5.   Conclusions and discussion

FY-3D satellite is the latest polar-orbiting meteorological satellite launched by China, which carries 10 sets of advanced monitor sensors. The MWTS and MWHS mounted on the FY-3D provide a total of 28 channel observations that greatly improve the inversion accuracy of temperature and humidity profiles. In particular, the 50–60-GHz oxygen channels in the MWTS and the oxygen channels near the 118.75-GHz channel in the MWHS can be used not only for mutual backup but also for retrieving of clouds and precipitation using dual oxygen absorption channels. However, due to the lack of two important low-frequency window channels, at frequencies 23.8 and 31.4 GHz, it is hard to retrieve TPW and CLW using FY-3D microwave sounding measurements. The similarity of channel settings between NPP ATMS and FY-3D microwave sounding instruments provides a good opportunity for us to simulate these two missing channels. First, using the correlation between measurements of all channels on the same sensor, the model relationship between other channels and two low-frequency window channels in ATMS is established by ML algorithm. Then, cross-calibration between MWTS and MWHS measurements and corresponding ATMS channels is carried out. Finally, the calibrated FY-3D microwave sounding measurements are input into the training model to obtain the simulated results. Quantitative evaluation results show that the correlation coefficients of Ch1 and Ch2 are 0.92 and 0.85, respectively. The MAEs of the two channels between ATMS and CMWS can also reach 6.74 and 5.73 K, respectively. Although the simulation errors of the two missing channels still seem to be a little big, the accuracy and stability of the two-channel simulation are still satisfactory, especially the simulation accuracy is sufficient to meet the quality control requirements of satellite data assimilation and atmospheric profile parameter inversion. In the next step, we will build training models for ocean and land, respectively, so as to further improve the accuracy of channel simulation.

After simulating the 23.8- and 31.4-GHz channels based on FY-3D microwave sounding measurements and ML model, the statistical inversion method was adopted to reverse TPW and CLW over ocean.
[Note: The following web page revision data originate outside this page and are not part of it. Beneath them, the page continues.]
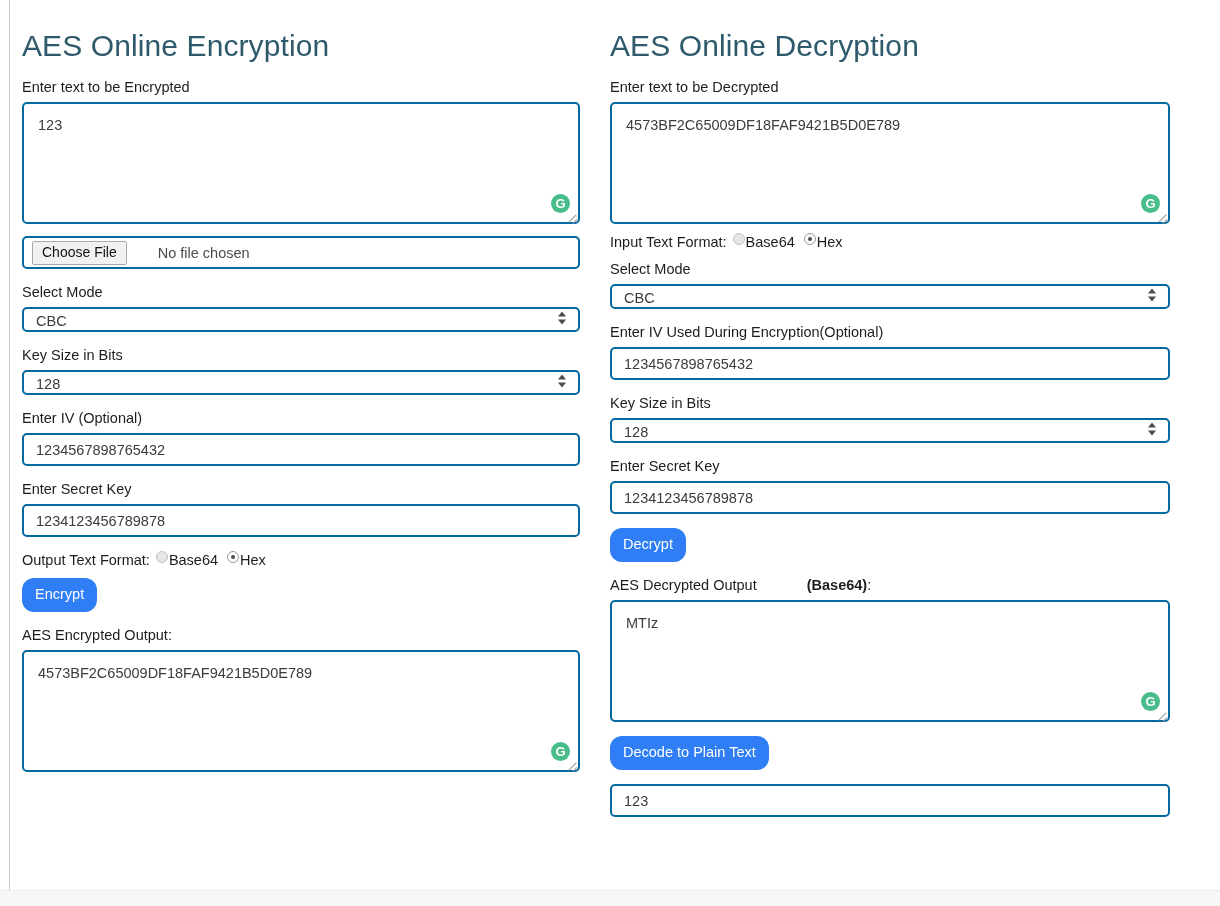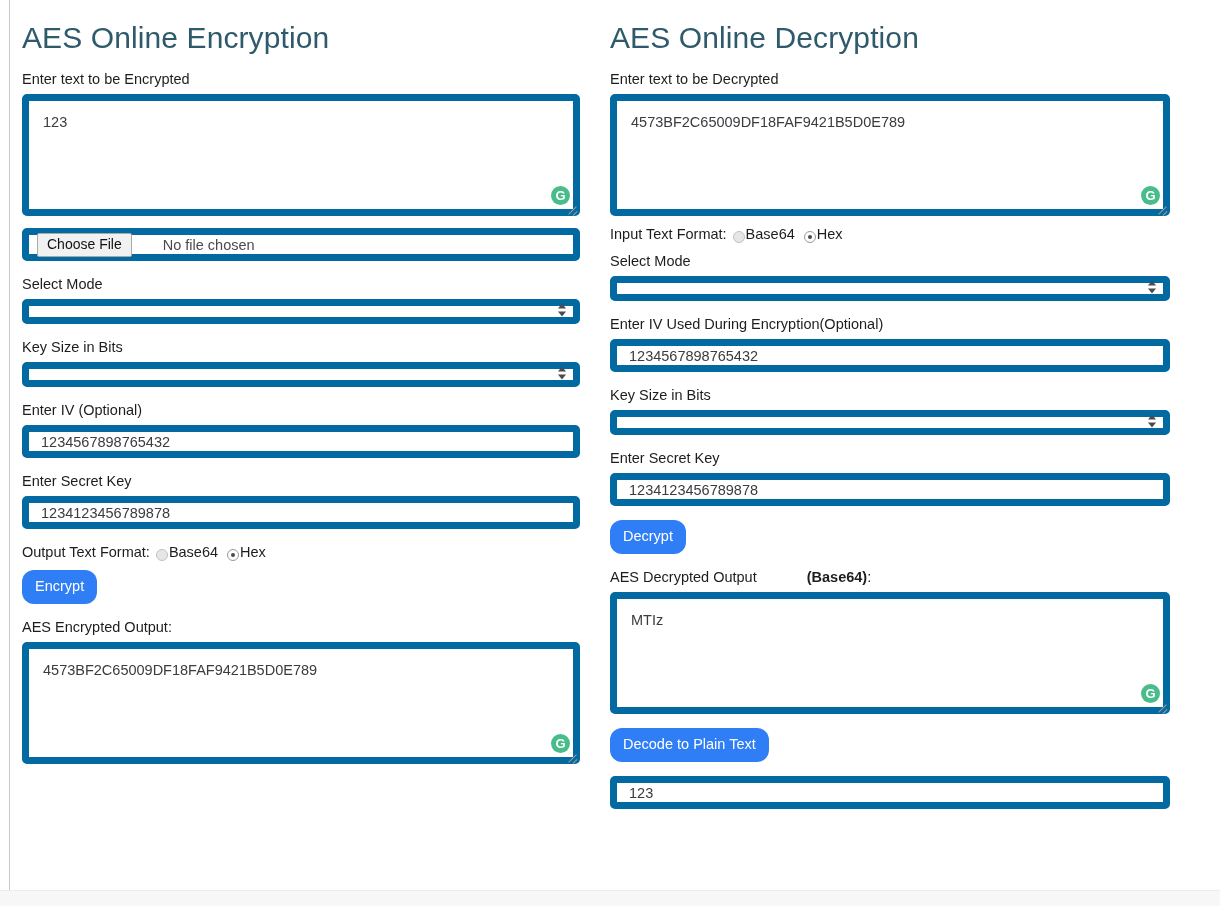--- a/index.html
+++ b/index.html
@@ -26,21 +26,21 @@
     background: #c9c9c9;
   }
   .footer-band {
     position: absolute;
     left: 0; top: 890px;
     width: 1220px; height: 16px;
     background: #f7f7f8;
     border-top: 1px solid #ececec;
   }
 
-  .col { position: absolute; top: 8px; }
+  .col { position: absolute; top: 16px; }
   .col-left  { left: 22px;  width: 558px; }
   .col-right { left: 610px; width: 560px; }
 
   h1.title {
     margin: 0;
     padding: 0;
     font-size: 30px;
     font-weight: 400;
     color: #2e5a6b;
     letter-spacing: 0.1px;
@@ -62,21 +62,21 @@
   .gap-m  { height: 9px; }
   .gap-l  { height: 14px; }
 
   textarea.ta, input.txt, select.sel, .filebox {
     display: block;
     width: 100%;
     font-family: "Liberation Sans", sans-serif;
     font-size: 14.5px;
     color: #3b3b40;
     background: #ffffff;
-    border: 7px solid #0369a1;
+    border: 2px solid #0369a1;
     border-radius: 5px;
     outline: none;
   }
   textarea.ta {
     height: 122px;
     padding: 12px 14px;
     resize: none;
     line-height: 19px;
   }
   input.txt {
@@ -165,21 +165,21 @@
 
   
   .radio-row {
     display: flex;
     align-items: center;
     font-size: 14.5px;
     color: #1d1d1f;
     line-height: 18px;
   }
   .radio-row .rlabel { margin-right: 6px; }
-  .radio-opt { display: inline-flex; align-items: flex-end; margin-right: 9px; }
+  .radio-opt { display: inline-flex; align-items: flex-start; margin-right: 9px; }
   .radio {
     display: inline-block;
     width: 12px; height: 12px;
     border-radius: 50%;
     background: #e6e6e6;
     border: 1px solid #c2c2c2;
     position: relative;
     margin-right: 1px;
   }
   .radio.on { background: #fdfdfd; border-color: #9a9a9e; }

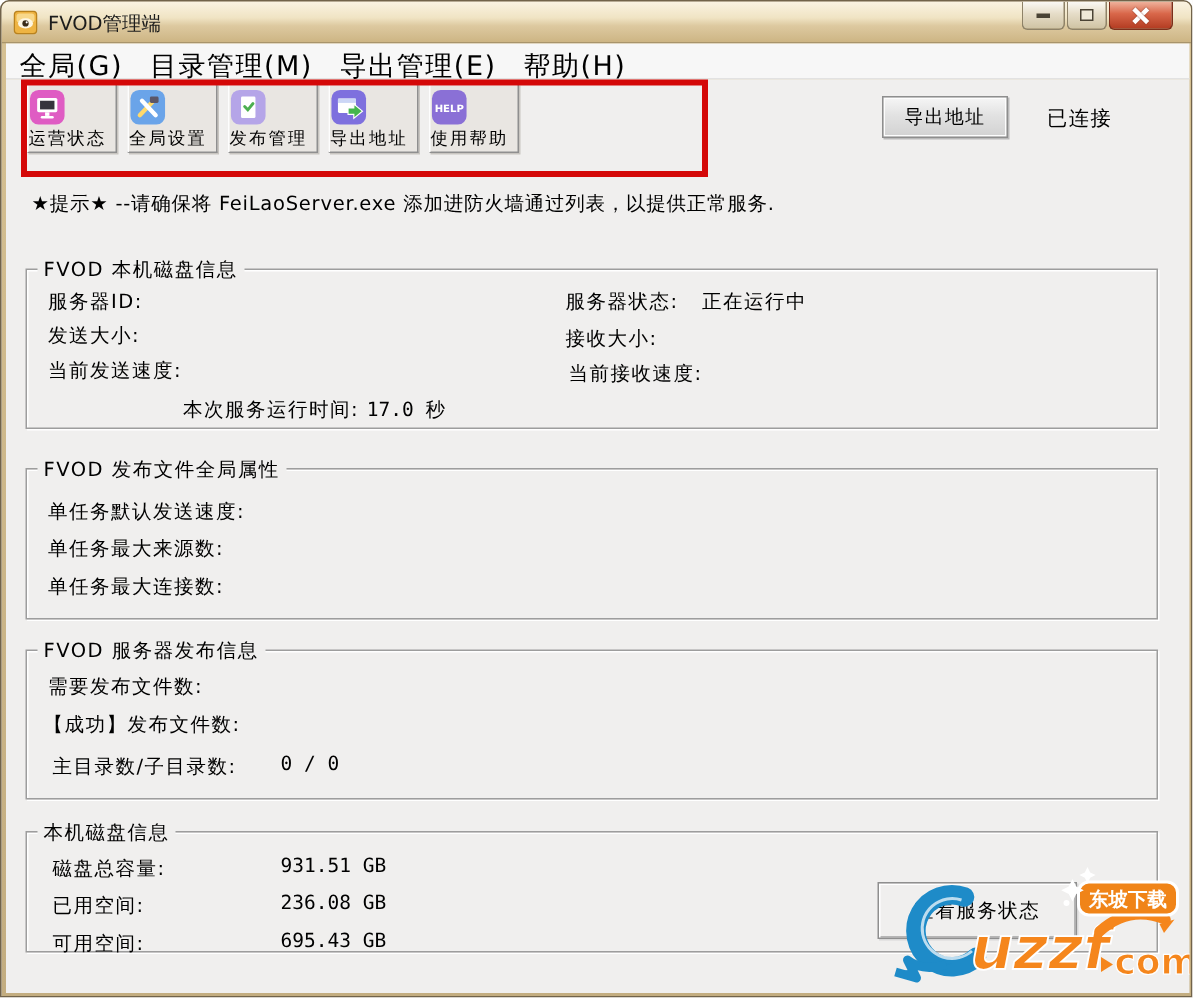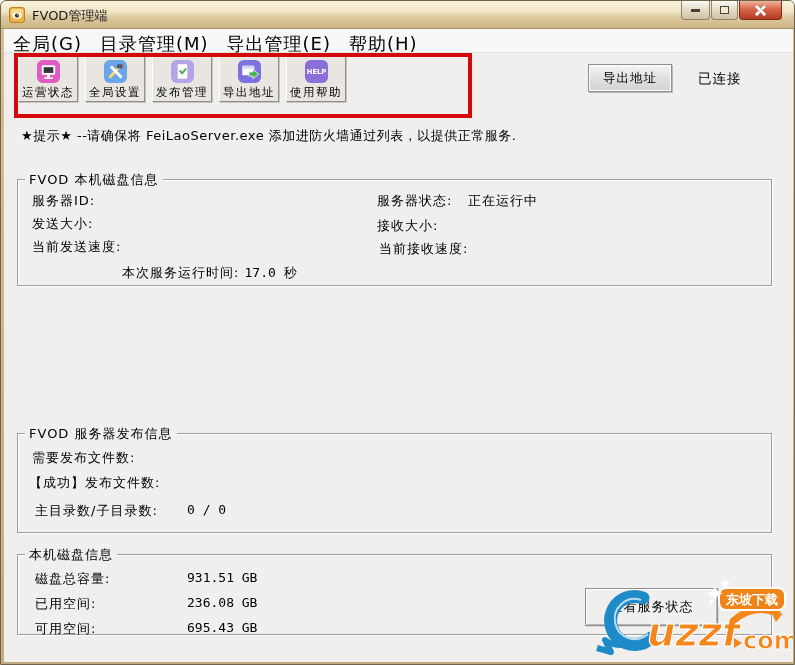--- a/index.html
+++ b/index.html
@@ -58,21 +58,21 @@
   .red-box {
     position:absolute; left:10px; top:0px; width:458px; height:65px;
     border:4px solid #d40808; pointer-events:none; z-index:5;
   }
   
   .toolbar { position:absolute; left:14px; top:3px; display:flex; gap:7px; }
   .tool-btn {
     width:60px; height:46px; background:#e9e6e2;
     border:1px solid; border-color:#fdfdfd #8f8f8f #8f8f8f #fdfdfd;
     box-shadow:1px 1px 0 #c8c5c0;
-    display:flex; flex-direction:column; align-items:center; justify-content:center;
+    display:flex; flex-direction:column; align-items:flex-start; justify-content:center;
     cursor:pointer;
   }
   .tool-btn svg { width:25px; height:25px; }
   .tool-label { font-size:11.5px; letter-spacing:1.5px; margin-top:1px; white-space:nowrap; }
   .stop-btn {
     position:absolute; left:584px; top:11px; width:84px; height:28px;
     background:linear-gradient(#f6f6f6,#e2e2e2 45%,#d2d2d2);
     border:1px solid #8e8e8e; box-shadow:1px 1px 0 #b9b9b9, inset 0 0 0 1px #fdfdfd;
     font-size:12.5px; letter-spacing:1px; font-family:inherit; cursor:pointer;
   }
@@ -201,20 +201,26 @@
       <span class="fld" style="left:14px; top:35px;">发送大小:</span>
       <span class="fld" style="left:359px; top:37px;">接收大小:</span>
       <span class="fld" style="left:14px; top:58px;">当前发送速度:</span>
       <span class="fld" style="left:361px; top:60px;">当前接收速度:</span>
       <span class="fld" style="left:104px; top:84px;">
         <span>本次服务运行时间:</span>
         <span class="val">17.0 秒</span>
       </span>
     </div>
 
+    <div class="groupbox gb2">
+      <span class="gb-legend">FVOD 发布文件全局属性</span>
+      <span class="fld" style="left:14px; top:19px;">单任务默认发送速度:</span>
+      <span class="fld" style="left:14px; top:44px;">单任务最大来源数:</span>
+      <span class="fld" style="left:14px; top:69px;">单任务最大连接数:</span>
+    </div>
 
     <div class="groupbox gb3">
       <span class="gb-legend">FVOD 服务器发布信息</span>
       <span class="fld" style="left:14px; top:15px;">需要发布文件数:</span>
       <span class="fld" style="left:11px; top:40px;">【成功】发布文件数:</span>
       <span class="fld" style="left:17px; top:68px;">主目录数/子目录数:</span>
       <span class="fld val" style="left:169px; top:68px;">0 / 0</span>
     </div>
 
     <div class="groupbox gb4">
The adopted statistical inversion method has been successfully applied to multiple satellite data [AMSU (Advanced Microwave Sounding Unit) and ATMS], and the inversion results have been widely used as satellite data quality control in numerical weather prediction systems. By comparing with different satellite inversion products, it can be found that the inversion results of TPW and CLW based on FY-3D microwave sounding instruments are in good agreement with those of ATMS in both strength and distribution. The correlation coefficients of TPW and CLW between CMWS and ATMS can reach 0.95 and 0.85, respectively. Actually, the channel settings of CMWS dataset established by ML are basically consistent with ATMS, which makes that the existing inversion algorithms based on ATMS can be seamlessly transplanted into CMWS. In addition, after successfully simulating 23.8- and 31.4-GHz channels, we can even build a new CMWS dataset contained 30 channels (plus 13 channels of MWTS and 15 channels of MWHS), which will provide more details for the inversion of temperature and humidity profiles in the vertical direction. Thus, the new CMWS dataset has great application prospects by combining the fast radiative transfer model independently developed by China (Yang et al., 2020), especially in the inversion of typhoon warm core structure, typhoon location and intensity determination, and precipitation estimation. At the same time, the next FY-3 satellite FY-3E will soon be launched, in which two window channels (at 23.8 and 31.4 GHz) will be included in the new microwave sounder instrument. The simulation and retrieval method proposed in this paper can also provide a good proxy test for FY-3E.